Grants Involve Public Health, Criminal Justice Faculty and Students

Robin Toof and Melissa Wall often partner with the Lowell PD on grants Image by Megan Moore
Robin Toof, left, and Melissa Wall of the Center for Community Research & Engagement often work with Lowell police and community agencies on grants.

10/07/2016
By Katharine Webster

Faculty who specialize in public health, opioid use and crime research are partnering with the Lowell Police Department and other city and nonprofit agencies to better understand and address opioid addiction, thanks to two federal grants totaling nearly $1.3 million.

The university’s Center for Community Research & Engagement and faculty in criminal justice and public health will get about 10 percent of the grant money to help with research on the city’s efforts to tackle opioid overdoses and deaths. Graduate students will also be involved in the research.

The grants will focus on identifying people who misuse and abuse prescription opioids and heroin, looking for related trends, removing barriers to treatment and getting addicts and their children the services they need — instead of further involving them in the criminal justice system, says Robin Toof, co-director of the Center for Community Research & Engagement.

Toof and Wilson R. Palacios, an associate professor of criminology who specializes in substance-use disorders and the criminal justice system, lauded the progressive, public health approach of the Lowell police and the Middlesex County District Attorney’s Office.

“This is the essence of good community policing,” Toof says. “The police department wants to get people the help they need instead of locking them up.”

Palacios and Toof worked with the police department to write the grants. Lowell police are taking a lead role because officers respond to every overdose.

“It’s very exciting because it’s focusing on the needs of folks in the community,” Palacios says. “What makes these grants unique is that law enforcement is bringing everybody together.”

Under one grant, teams of police, firefighters and addiction specialists from Lowell House Inc. will contact people who survive an opioid overdose and connect them to treatment.
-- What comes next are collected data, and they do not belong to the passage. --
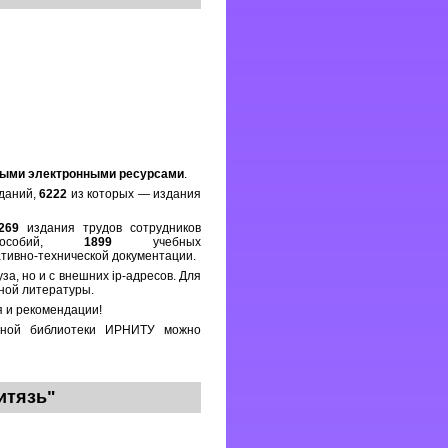
выми электронными ресурсами
.
даний,
6222
из которых — издания
269
издания трудов сотрудников
 пособий,
1899
учебных
ивно-технической документации.
а, но и с внешних ip-адресов. Для
чной литературы.
я и рекомендации!
нной библиотеки ИРНИТУ можно
итязь"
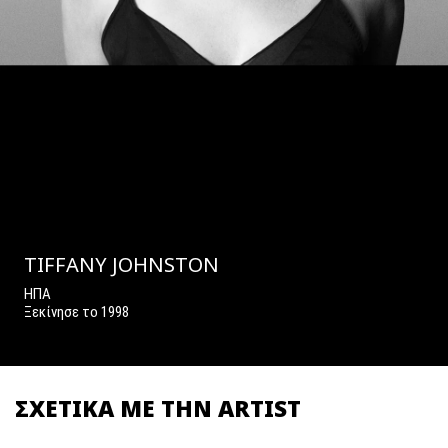
TIFFANY JOHNSTON
ΗΠΑ
Ξεκίνησε το 1998
ΣΧΕΤΙΚΑ ΜΕ ΤΗΝ ARTIST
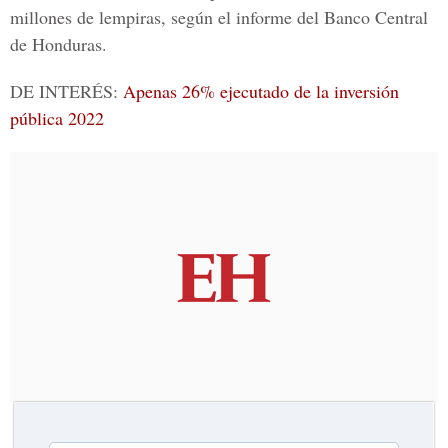
millones de lempiras, según el informe del Banco Central
de Honduras.
DE INTERÉS:
Apenas 26% ejecutado de la inversión
pública 2022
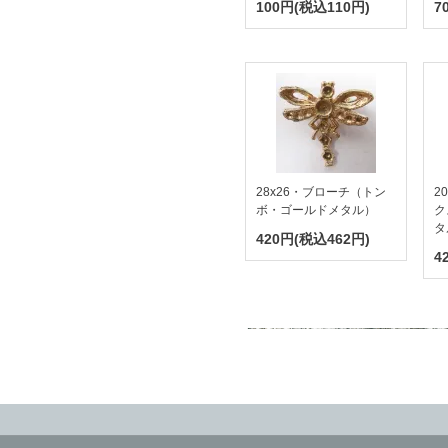
100円(税込110円)
7
28x26・ブローチ（トン
2
ボ・ゴールドメタル）
ク
タ
420円(税込462円)
4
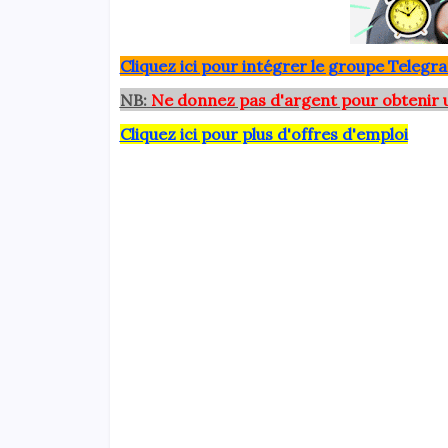
Clique
z ici pour intégrer le grou
pe Telegra
NB:
Ne donnez pas d'argent pour obtenir 
Cliquez ici pour plus d'offres d'emploi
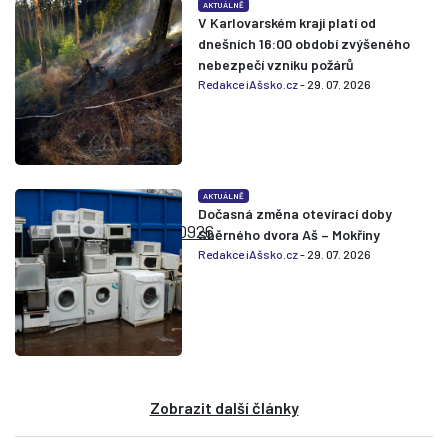
AKTUÁLNĚ
V Karlovarském kraji platí od
dnešních 16:00 období zvýšeného
nebezpečí vzniku požárů
Redakce iAšsko.cz
- 29. 07. 2026
AKTUÁLNĚ
Dočasná změna otevírací doby
Sběrného dvora Aš – Mokřiny
Redakce iAšsko.cz
- 29. 07. 2026
Zobrazit další články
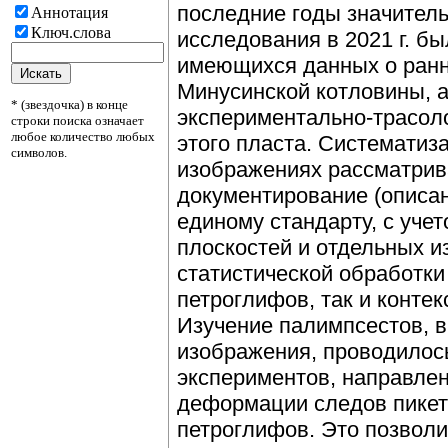
последние годы значител
Аннотация
Ключ.слова
исследования в 2021 г. б
имеющихся данных о ранн
Минусинской котловины, 
* (звездочка) в конце
экспериментально-трасол
строки поиска означает
любое количество любых
этого пласта. Систематиз
символов.
изображениях рассматрив
документирование (описа
единому стандарту, с уче
плоскостей и отдельных 
статистической обработки
петроглифов, так и контек
Изучение палимпсестов, в
изображения, проводилос
экспериментов, направле
деформации следов пикет
петроглифов. Это позволи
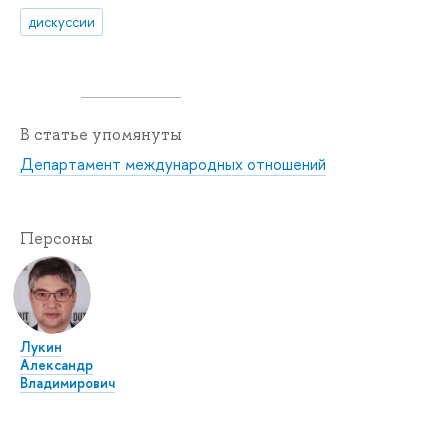
дискуссии
В статье упомянуты
Департамент международных отношений
Персоны
Лукин
Александр
Владимирович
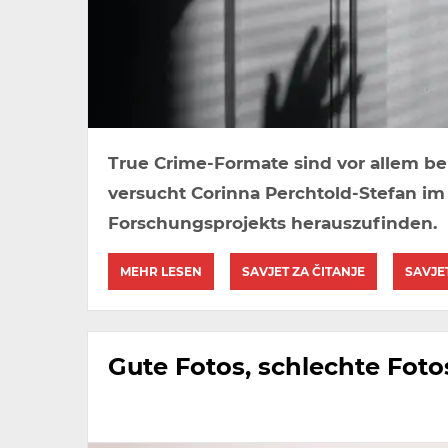
True Crime-Formate sind vor allem bei
versucht Corinna Perchtold-Stefan i
Forschungsprojekts herauszufinden.
MEHR LESEN
SAVJET ZA ČITANJE
SAVJE
Gute Fotos, schlechte Foto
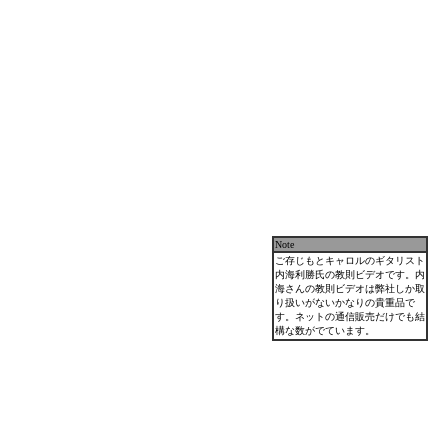
Note
ご存じもとキャロルのギタリスト
内海利勝氏の教則ビデオです。内
海さんの教則ビデオは弊社しか取
り扱いがないかなりの貴重品で
す。ネットの通信販売だけでも結
構な数がでています。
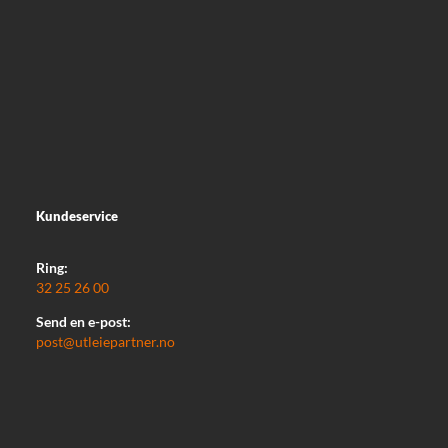
Kundeservice
Ring:
32 25 26 00
Send en e-post:
post@utleiepartner.no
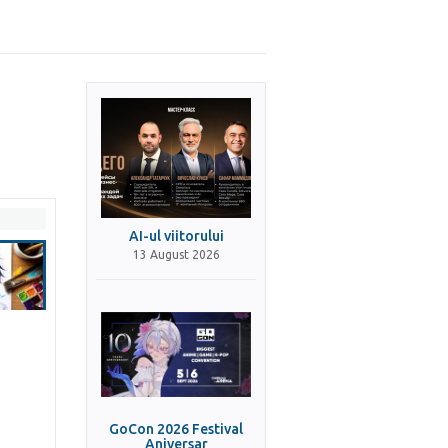
AI-ul viitorului
13 August 2026
GoCon 2026 Festival
Aniversar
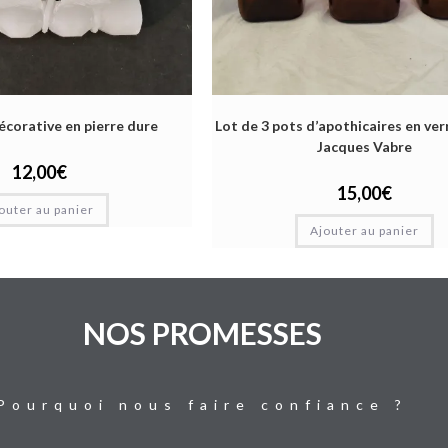
écorative en pierre dure
Lot de 3 pots d’apothicaires en ver
Jacques Vabre
12,00
€
15,00
€
outer au panier
Ajouter au panier
NOS PROMESSES
Pourquoi nous faire confiance ?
They will also ensure that the children, grandchildren and minor siblings in the homes of people who overdose get counseling and other services, since research has shown that children of opioid users are more likely to suffer from child abuse and neglect.

Under the other grant, the response teams will learn as much as they can about people who overdose, their opioid use habits, their attempts to get treatment and their previous contacts with social and health services or the criminal justice system. City health officials will also train local health care providers in how to accurately enter data into the Massachusetts Prescription Monitoring Program.

Palacios and Assoc. Prof. Melissa Morabito will help structure the community research on both grants.

U.S. Rep. Nikki Tsongas announces the federal opioid grants Image by Robin Toof
U.S. Rep. Niki Tsongas announces nearly $1.3 million in federal grants to reduce opioid addiction in Lowell.

“We will be assessing relationships between individuals who have opioid-use disorders and the agencies that serve them,” Palacios says. “We want to find out what their needs are, whether their needs are being met and what could be done better.”

Toof and the center’s senior program evaluator, Melissa Wall, will help figure out which interventions are working so police and service providers can better focus their efforts and change strategies, if need be.

“We want them to be able to make data-driven decisions about intervention, prevention, treatment and enforcement,” Toof says.

Center affiliate Melissa Nemon will develop a database that brings together all the information on users, drug-related arrests, agency contacts, overdose locations and prescribing information. Faculty from the School of Public Health, including Assoc. Profs. Nicole Champagne and Leland Ackerson, will help analyze the data to identify patterns and trends. For example, the database could help police and service agencies identify potential addicts earlier and intervene before they overdose, Toof says.

“We always hear the complaint that you have to be at a certain point in your addiction to get help — and by that time, you’re even further gone,” Toof says. “These grants could help promote better policies.”

Other agencies involved in one or both grants include the Lowell Health Department, the Mental Health Association of Greater Lowell, Trinity EMS, Lowell General Hospital and the Medical Examiner’s Office.